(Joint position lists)
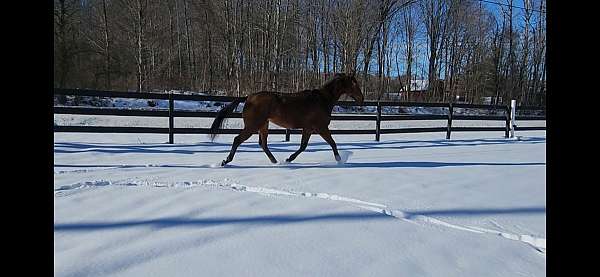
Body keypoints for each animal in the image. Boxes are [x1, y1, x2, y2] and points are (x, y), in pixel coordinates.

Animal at [209, 72, 364, 165]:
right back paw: (226, 161)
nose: (362, 99)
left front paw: (289, 159)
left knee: (263, 144)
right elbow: (332, 143)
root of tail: (248, 97)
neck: (322, 100)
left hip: (263, 125)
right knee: (237, 140)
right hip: (253, 126)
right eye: (354, 84)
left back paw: (275, 161)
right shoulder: (321, 127)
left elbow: (303, 146)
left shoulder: (308, 128)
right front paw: (340, 160)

== Task prompt ==
Give the number of lines in the data that contain the word "left", and add no other text.

== Output for this exercise ==
6